> _PROBLEM DETAILS_
In the entries below, reproduce the part that opens with the line containing "Based on program" and closes with the line containing "нет. Я брюнет**", substituting "processing time" for every occurrence of "computation time" and leaving all else unchanged. Omit the pictures from the answer.

> _RECORDS FOR THE EXERCISE_
——————
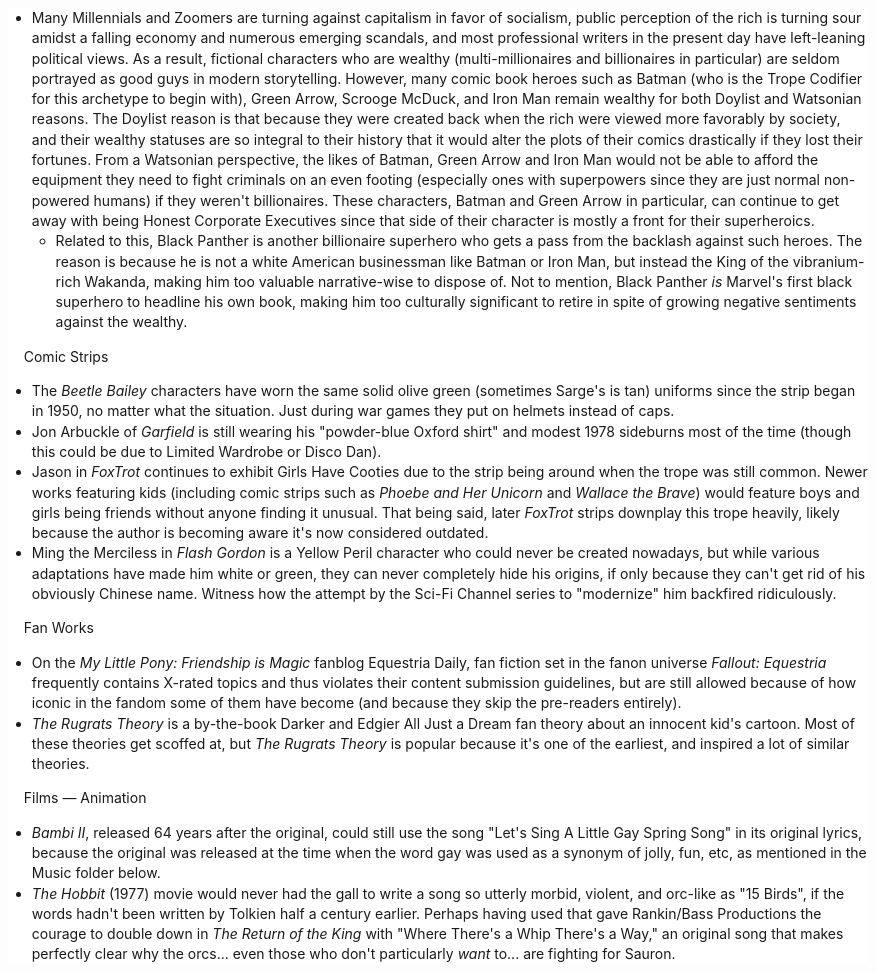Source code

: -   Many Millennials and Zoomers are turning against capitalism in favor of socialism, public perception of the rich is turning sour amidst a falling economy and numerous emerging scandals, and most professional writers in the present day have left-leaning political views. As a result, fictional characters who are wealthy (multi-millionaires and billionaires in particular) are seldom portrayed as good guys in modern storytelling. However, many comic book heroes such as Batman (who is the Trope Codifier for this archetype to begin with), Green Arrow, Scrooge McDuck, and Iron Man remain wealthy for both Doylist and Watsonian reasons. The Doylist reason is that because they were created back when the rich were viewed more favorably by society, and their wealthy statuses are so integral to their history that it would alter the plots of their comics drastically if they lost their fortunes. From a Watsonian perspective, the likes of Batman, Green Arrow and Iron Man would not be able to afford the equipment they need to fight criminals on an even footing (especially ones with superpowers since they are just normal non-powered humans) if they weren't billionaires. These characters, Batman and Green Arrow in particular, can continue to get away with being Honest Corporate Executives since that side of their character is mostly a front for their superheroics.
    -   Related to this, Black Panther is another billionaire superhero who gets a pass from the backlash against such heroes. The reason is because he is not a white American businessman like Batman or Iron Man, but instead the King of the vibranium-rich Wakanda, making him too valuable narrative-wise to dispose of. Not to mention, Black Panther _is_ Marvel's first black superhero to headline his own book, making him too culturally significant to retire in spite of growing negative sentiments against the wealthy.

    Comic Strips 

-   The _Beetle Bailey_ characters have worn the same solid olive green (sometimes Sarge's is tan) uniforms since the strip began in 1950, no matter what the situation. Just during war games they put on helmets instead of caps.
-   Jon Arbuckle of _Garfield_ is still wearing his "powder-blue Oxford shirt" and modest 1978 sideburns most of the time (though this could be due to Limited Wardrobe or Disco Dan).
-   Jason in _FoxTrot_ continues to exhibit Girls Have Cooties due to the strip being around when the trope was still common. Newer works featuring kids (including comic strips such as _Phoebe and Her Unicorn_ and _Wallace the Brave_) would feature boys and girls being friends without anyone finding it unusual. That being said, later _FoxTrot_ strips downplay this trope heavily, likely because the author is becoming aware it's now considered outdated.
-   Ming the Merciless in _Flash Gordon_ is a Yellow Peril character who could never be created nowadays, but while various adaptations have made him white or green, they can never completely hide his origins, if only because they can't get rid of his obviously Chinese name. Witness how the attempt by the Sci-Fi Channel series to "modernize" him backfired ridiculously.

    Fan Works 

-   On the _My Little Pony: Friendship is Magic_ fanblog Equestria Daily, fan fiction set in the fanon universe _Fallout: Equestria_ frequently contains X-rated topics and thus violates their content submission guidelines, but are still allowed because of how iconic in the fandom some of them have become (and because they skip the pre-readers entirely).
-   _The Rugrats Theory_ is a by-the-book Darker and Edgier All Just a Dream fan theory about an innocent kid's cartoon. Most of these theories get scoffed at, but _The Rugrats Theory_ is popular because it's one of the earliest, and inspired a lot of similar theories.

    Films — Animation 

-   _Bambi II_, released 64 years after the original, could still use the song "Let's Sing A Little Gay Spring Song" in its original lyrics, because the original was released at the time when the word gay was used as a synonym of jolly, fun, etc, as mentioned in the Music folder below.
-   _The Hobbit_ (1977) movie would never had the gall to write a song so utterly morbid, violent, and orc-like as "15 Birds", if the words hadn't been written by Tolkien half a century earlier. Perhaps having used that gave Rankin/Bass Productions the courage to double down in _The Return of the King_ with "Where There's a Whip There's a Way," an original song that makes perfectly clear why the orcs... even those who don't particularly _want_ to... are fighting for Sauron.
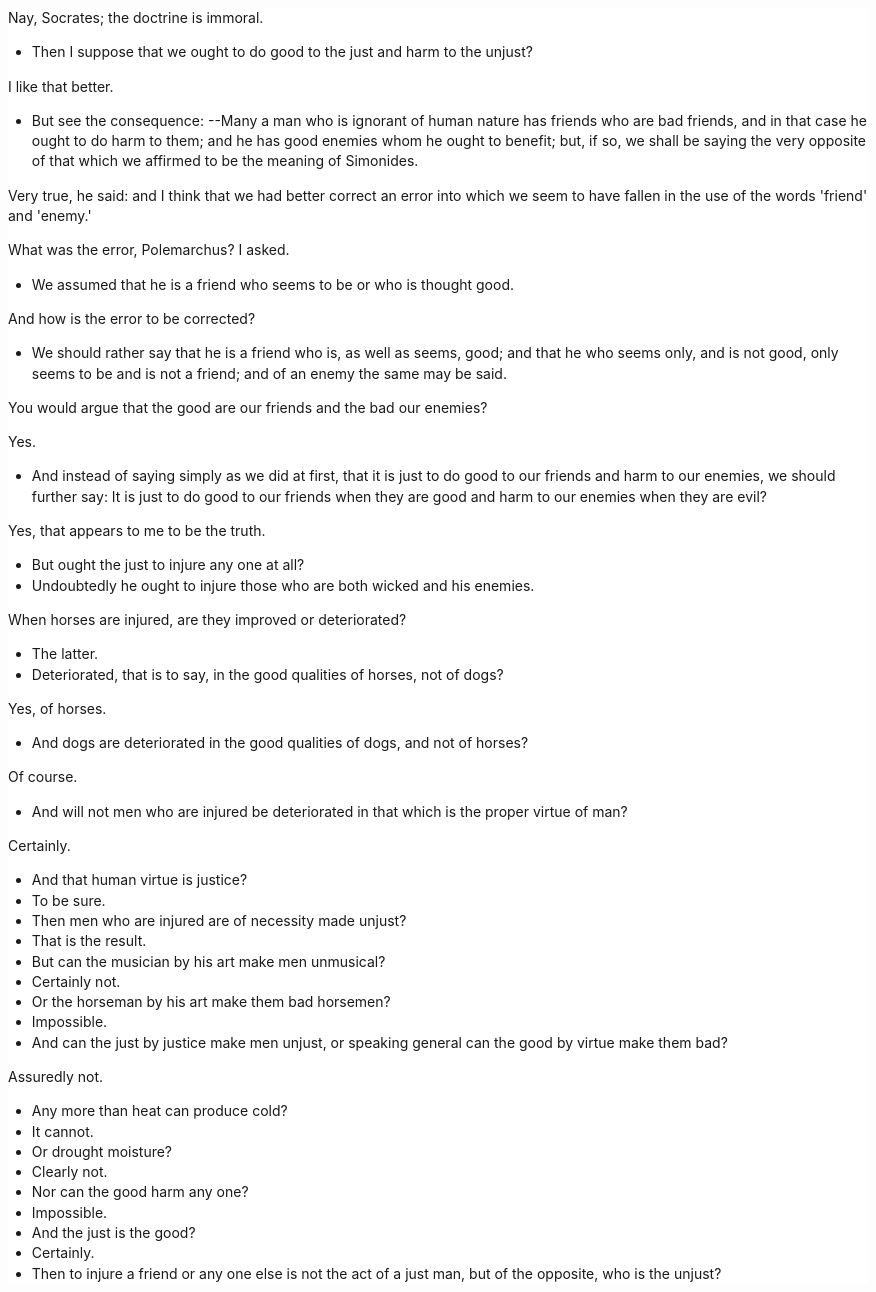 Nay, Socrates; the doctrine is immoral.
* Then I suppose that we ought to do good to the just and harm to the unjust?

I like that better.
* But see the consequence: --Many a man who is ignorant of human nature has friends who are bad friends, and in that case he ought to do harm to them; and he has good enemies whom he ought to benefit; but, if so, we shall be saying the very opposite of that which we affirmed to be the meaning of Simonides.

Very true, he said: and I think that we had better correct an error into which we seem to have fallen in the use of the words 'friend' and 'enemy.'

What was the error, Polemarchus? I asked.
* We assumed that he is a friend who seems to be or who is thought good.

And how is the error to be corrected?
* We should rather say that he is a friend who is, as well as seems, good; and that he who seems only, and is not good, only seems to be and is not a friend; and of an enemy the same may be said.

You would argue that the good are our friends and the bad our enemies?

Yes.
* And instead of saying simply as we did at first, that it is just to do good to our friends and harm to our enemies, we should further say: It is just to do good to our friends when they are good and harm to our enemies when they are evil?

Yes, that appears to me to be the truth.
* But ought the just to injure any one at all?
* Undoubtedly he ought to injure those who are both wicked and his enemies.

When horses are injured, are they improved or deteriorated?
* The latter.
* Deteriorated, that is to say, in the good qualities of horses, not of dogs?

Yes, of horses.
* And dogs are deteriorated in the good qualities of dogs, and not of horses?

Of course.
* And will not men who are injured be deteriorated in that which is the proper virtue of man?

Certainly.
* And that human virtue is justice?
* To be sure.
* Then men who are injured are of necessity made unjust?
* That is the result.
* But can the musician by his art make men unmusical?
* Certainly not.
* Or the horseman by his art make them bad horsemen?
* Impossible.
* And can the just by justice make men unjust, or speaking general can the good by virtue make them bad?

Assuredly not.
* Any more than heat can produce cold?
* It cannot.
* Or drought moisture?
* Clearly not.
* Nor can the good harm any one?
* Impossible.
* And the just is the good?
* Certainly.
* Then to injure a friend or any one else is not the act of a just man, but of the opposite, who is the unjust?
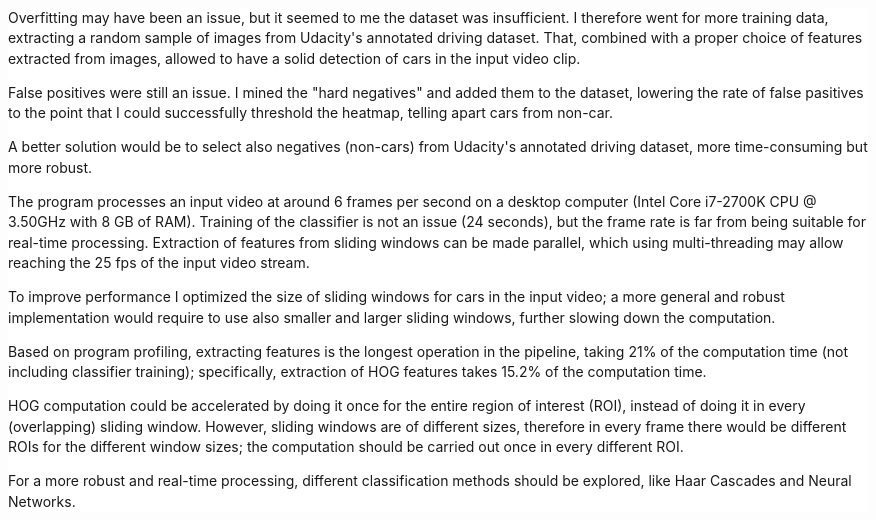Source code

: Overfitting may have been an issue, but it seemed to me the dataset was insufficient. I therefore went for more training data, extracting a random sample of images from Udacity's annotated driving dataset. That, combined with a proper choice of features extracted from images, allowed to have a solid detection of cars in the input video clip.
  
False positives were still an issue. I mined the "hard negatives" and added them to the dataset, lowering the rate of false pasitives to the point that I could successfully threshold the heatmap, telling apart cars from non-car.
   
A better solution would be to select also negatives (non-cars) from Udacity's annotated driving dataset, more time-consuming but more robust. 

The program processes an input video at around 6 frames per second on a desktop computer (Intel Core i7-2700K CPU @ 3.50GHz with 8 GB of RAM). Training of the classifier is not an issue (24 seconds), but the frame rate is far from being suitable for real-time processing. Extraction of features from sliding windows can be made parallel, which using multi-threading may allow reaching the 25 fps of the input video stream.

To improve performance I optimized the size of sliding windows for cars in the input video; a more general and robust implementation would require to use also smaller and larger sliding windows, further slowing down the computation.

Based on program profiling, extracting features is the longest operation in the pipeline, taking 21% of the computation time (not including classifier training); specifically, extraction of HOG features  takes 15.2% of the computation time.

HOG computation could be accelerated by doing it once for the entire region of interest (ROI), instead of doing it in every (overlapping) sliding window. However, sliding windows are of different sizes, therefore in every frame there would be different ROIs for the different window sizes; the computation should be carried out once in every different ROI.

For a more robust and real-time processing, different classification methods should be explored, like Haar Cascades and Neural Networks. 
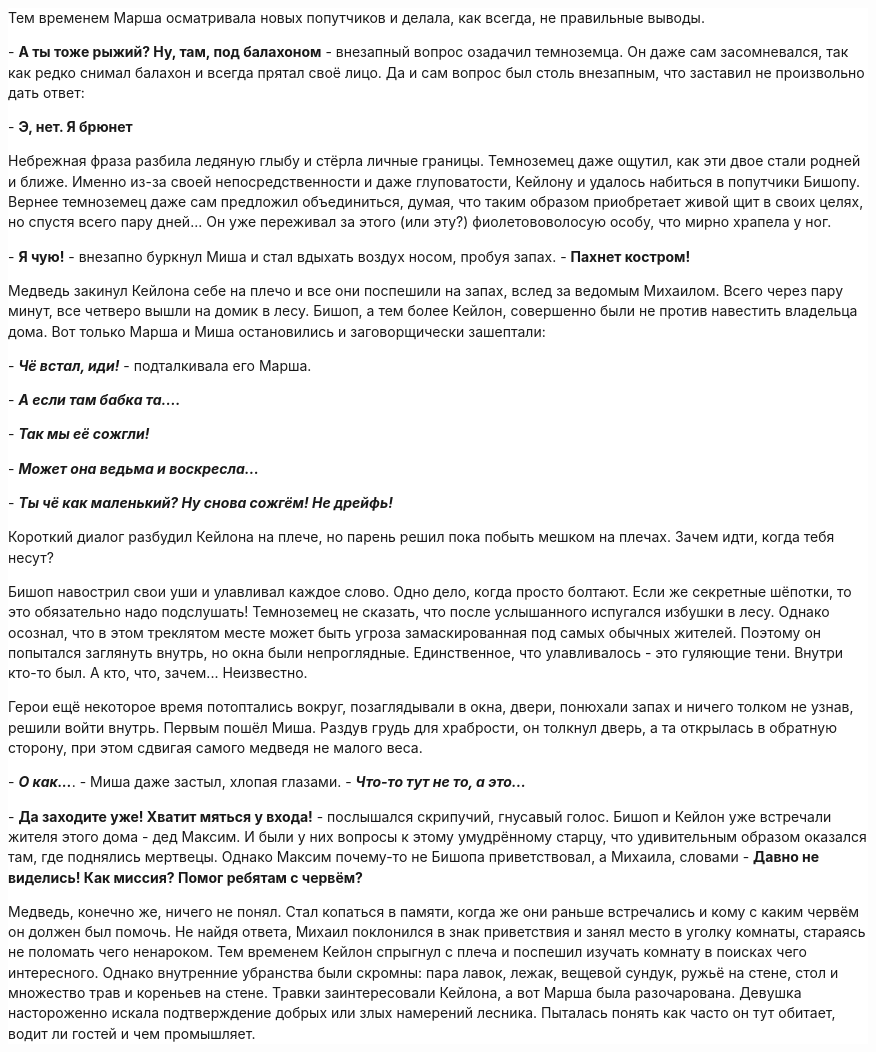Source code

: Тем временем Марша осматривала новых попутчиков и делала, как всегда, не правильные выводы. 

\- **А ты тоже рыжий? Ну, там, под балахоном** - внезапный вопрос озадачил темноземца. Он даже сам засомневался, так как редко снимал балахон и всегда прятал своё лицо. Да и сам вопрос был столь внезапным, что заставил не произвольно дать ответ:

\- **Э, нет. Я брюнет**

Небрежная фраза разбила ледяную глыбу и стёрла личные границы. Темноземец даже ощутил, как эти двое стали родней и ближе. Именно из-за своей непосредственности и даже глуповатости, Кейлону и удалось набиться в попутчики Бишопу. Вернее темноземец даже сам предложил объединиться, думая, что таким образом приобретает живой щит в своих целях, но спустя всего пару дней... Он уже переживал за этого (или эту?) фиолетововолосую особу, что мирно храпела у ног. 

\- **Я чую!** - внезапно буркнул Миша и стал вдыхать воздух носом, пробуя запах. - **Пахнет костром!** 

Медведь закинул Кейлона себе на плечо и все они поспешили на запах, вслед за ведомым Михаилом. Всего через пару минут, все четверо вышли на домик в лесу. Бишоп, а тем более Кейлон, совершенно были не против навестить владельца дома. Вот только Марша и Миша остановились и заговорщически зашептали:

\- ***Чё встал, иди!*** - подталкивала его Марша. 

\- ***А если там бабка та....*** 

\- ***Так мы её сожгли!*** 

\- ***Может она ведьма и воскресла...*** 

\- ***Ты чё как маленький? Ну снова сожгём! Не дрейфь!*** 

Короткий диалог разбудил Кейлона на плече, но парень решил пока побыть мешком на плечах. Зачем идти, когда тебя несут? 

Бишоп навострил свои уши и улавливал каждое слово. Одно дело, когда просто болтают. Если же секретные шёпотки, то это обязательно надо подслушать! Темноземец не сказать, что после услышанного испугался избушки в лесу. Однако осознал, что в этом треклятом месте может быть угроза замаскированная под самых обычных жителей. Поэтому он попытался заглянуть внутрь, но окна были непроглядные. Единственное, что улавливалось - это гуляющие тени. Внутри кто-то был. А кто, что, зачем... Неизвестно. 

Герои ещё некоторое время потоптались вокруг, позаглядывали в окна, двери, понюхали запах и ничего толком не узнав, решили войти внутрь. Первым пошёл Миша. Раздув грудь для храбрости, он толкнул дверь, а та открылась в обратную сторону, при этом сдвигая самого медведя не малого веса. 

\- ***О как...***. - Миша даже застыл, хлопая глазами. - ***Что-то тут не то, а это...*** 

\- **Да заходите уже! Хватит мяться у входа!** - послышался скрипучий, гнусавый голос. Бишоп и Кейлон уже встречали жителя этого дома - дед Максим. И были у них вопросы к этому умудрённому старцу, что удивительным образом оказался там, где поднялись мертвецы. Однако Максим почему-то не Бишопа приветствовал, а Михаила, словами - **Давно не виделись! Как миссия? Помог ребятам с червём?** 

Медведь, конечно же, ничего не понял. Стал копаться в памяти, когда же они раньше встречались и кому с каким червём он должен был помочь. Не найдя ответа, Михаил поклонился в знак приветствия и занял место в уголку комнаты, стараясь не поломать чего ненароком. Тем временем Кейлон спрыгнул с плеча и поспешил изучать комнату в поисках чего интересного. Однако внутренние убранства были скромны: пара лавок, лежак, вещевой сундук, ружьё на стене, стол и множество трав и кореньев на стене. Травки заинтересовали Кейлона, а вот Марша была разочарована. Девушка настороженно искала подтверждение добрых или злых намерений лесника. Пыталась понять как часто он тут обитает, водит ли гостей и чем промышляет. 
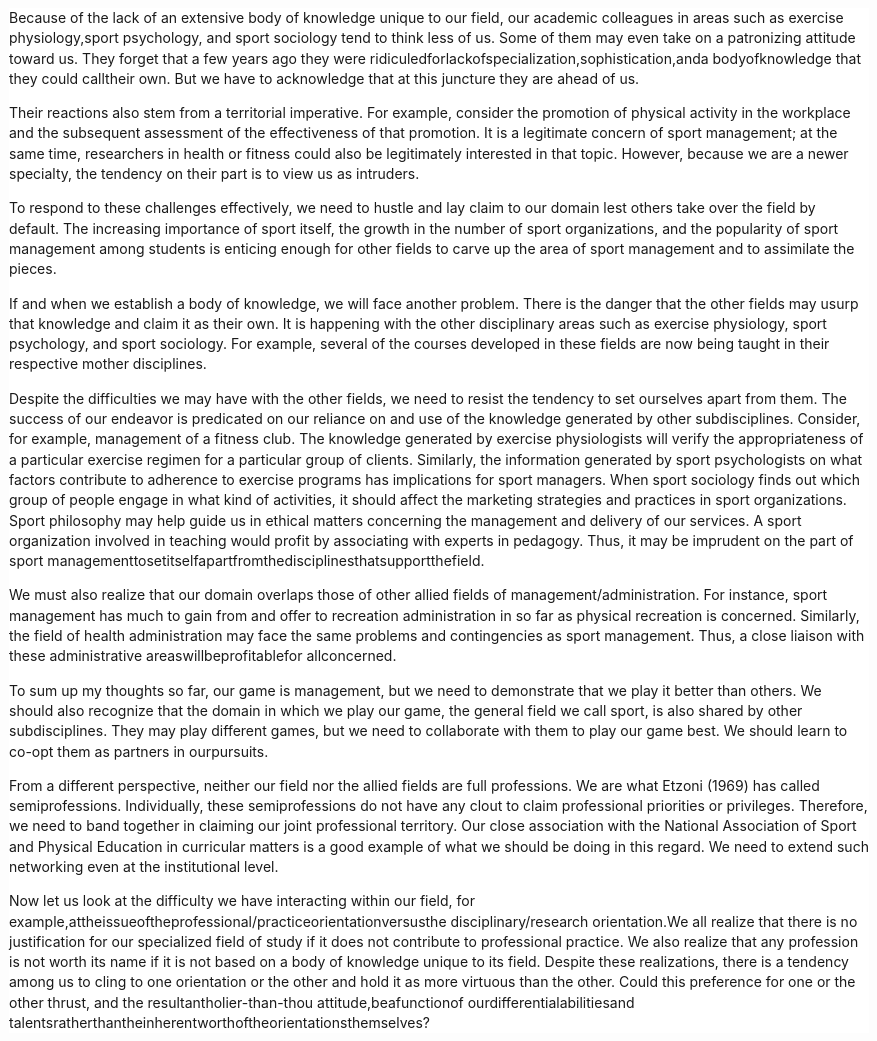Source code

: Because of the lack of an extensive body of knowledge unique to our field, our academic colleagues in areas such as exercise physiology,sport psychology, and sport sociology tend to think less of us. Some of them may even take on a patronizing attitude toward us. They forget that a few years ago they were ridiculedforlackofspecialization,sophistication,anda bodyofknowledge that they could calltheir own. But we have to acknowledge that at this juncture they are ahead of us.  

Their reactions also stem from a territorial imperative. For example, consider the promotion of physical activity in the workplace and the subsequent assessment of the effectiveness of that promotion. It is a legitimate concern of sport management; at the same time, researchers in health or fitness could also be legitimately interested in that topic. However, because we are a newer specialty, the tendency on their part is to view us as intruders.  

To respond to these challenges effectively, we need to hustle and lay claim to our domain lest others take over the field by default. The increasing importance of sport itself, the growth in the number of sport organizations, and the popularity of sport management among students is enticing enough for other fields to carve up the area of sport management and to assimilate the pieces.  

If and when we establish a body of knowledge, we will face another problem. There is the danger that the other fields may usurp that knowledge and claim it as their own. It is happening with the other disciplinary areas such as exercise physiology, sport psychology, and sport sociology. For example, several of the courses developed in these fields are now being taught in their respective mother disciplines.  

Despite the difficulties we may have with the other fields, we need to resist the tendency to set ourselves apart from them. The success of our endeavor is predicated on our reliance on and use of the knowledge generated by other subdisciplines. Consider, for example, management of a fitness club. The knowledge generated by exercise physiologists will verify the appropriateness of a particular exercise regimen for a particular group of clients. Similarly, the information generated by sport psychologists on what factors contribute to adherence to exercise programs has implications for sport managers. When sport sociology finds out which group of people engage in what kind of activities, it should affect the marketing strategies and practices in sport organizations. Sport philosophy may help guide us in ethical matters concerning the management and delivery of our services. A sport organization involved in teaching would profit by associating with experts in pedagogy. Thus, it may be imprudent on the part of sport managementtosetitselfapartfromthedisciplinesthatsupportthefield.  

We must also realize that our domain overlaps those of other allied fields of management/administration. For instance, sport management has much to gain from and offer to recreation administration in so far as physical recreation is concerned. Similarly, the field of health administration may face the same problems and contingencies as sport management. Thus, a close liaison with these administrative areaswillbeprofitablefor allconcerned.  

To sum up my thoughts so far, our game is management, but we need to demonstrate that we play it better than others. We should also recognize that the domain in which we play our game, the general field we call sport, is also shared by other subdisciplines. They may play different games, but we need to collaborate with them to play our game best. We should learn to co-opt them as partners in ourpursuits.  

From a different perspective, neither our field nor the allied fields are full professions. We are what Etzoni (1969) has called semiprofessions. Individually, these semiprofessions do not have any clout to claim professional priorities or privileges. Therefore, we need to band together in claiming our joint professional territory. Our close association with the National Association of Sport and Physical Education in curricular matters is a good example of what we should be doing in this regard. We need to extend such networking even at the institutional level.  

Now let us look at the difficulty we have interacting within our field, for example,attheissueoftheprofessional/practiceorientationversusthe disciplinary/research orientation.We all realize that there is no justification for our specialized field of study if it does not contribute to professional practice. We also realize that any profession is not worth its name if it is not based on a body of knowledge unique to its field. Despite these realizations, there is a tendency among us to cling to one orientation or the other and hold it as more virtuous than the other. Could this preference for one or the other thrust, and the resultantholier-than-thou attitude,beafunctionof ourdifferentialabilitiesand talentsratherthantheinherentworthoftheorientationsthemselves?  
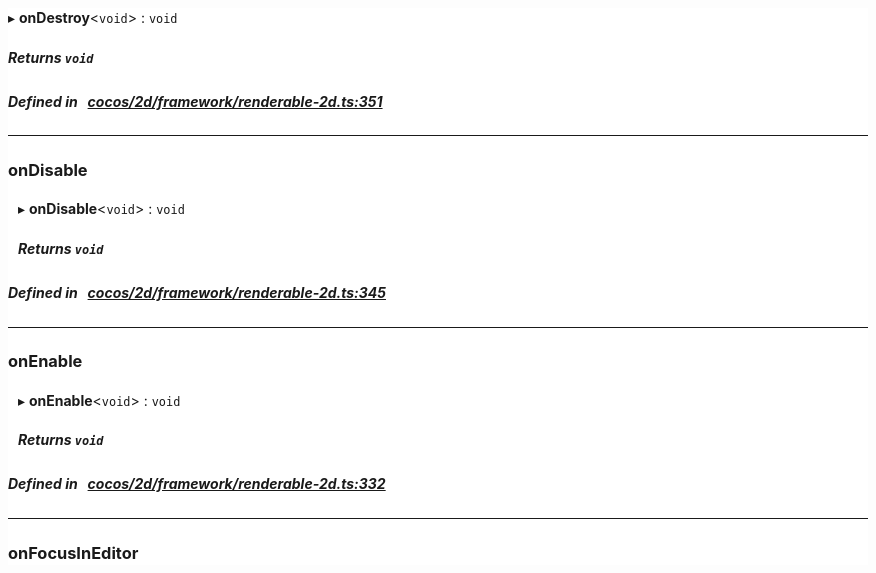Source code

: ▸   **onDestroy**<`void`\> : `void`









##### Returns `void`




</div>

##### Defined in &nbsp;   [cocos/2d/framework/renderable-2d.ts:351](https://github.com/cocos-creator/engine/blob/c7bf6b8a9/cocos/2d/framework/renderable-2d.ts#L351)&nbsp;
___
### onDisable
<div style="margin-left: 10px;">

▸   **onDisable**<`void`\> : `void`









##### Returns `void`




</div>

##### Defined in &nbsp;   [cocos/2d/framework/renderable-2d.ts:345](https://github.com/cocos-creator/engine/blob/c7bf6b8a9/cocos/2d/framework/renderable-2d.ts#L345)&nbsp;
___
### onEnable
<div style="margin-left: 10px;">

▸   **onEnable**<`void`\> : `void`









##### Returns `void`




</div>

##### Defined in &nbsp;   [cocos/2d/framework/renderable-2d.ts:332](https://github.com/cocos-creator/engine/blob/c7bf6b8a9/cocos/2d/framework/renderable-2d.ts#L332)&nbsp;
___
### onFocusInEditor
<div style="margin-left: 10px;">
——————
> _SOLUTION_
Based on program profiling, extracting features is the longest operation in the pipeline, taking 21% of the processing time (not including classifier training); specifically, extraction of HOG features  takes 15.2% of the processing time.

HOG computation could be accelerated by doing it once for the entire region of interest (ROI), instead of doing it in every (overlapping) sliding window. However, sliding windows are of different sizes, therefore in every frame there would be different ROIs for the different window sizes; the computation should be carried out once in every different ROI.

For a more robust and real-time processing, different classification methods should be explored, like Haar Cascades and Neural Networks. 
Source code

: Тем временем Марша осматривала новых попутчиков и делала, как всегда, не правильные выводы. 

\- **А ты тоже рыжий? Ну, там, под балахоном** - внезапный вопрос озадачил темноземца. Он даже сам засомневался, так как редко снимал балахон и всегда прятал своё лицо. Да и сам вопрос был столь внезапным, что заставил не произвольно дать ответ:

\- **Э, нет. Я брюнет**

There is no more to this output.